I use the heating element to pre-heat the chamber before firing up the coals. Once at my setpoint temp, I start the charcoal using the minion method. As the coals heat up the element backs off to maintain the setpoint, the charcoal takes over as the primary fuel with the heater helping out a little. As the charcoal burns down the element steps up and keeps the temp from dropping. I get excellent temp control and can stretch a couple chimneys of lump for more 6 hours. Best of both worlds, get true charcoal cooking with the precise temp control of a high end electric 
	

	
	
		
		



		
			






.

The red stuff is permatex hi-temp silicon gasket maker/adhesive. It's tougher and sets up much quicker than regular hi-temp silicon sealer. Good for 650F.

Looking forward to seeing how your build goes, If I can help out at all let me know 
	

	
	
		
		



		
		
	


	





.


----------



## scottl (May 1, 2009)

Got it, Thanks a bunch...


----------



## scottl (May 1, 2009)

Hi Dave

One question,,mine looks like yours but has wheels on the bottom, site up around 6 inches, do you think it would work if I put a square box in the bottom with an element in it and put the wood/chargoal on/beside the element at the same time or would you say putting the box on the outside would be the best?


----------



## davenh (May 10, 2009)

Hi Scott...sorry I missed this. I like the box outside, easier to add wood/charcoal and control the temp with the air intake vent. I think the SFB is the way to go if your trying to keep charcoal as your primary fuel. Plus you can get the chargriller SFB for $55 at Lowes.

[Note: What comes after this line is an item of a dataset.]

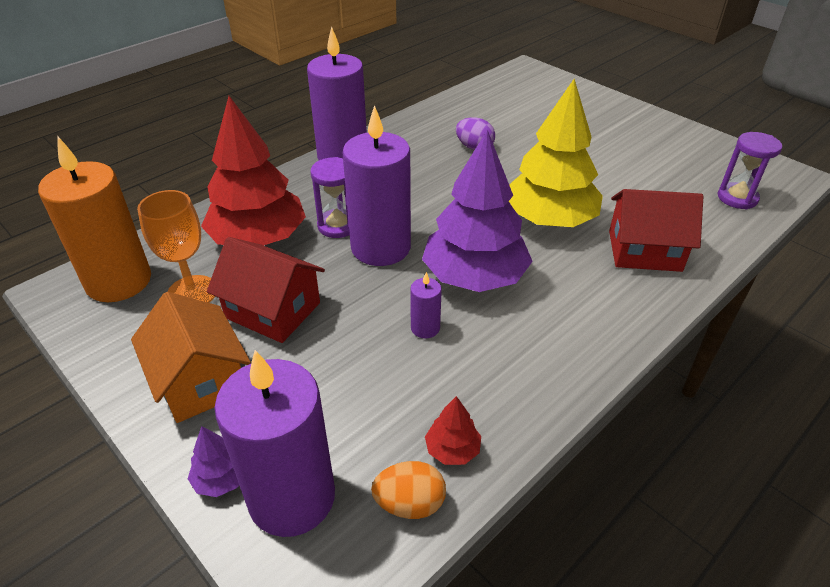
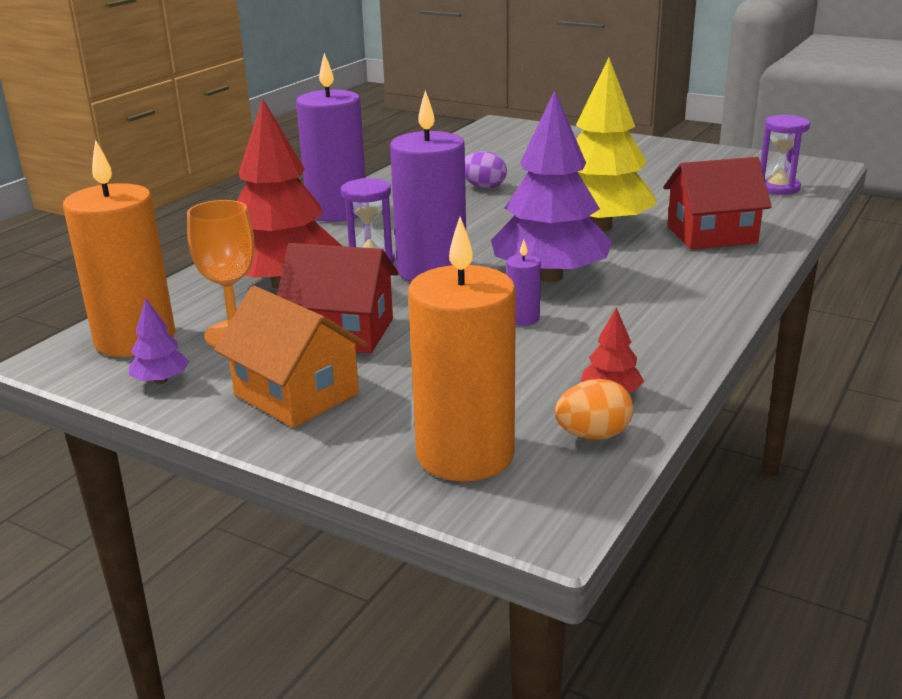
camera: 15 degrees left, 15 degrees down
purple tree [188,426,239,497] -> purple tree moved to [129,298,189,384]
purple candle [214,350,335,537] -> orange candle [408,217,516,482]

You also need to be careful you don't go over the sheath temp rating of your element. If you put the element too close to the hot coals it might not last long. I used a finned tubular heater. The fins gives faster/better heat transfer to air which helps keep the sheath temp down. Plus the main coals not being in the same chamber helps too.


----------



## scottl (May 10, 2009)

thanks, I have been down, and havent been able to work on it as much, but gettin all thinks together about done.


----------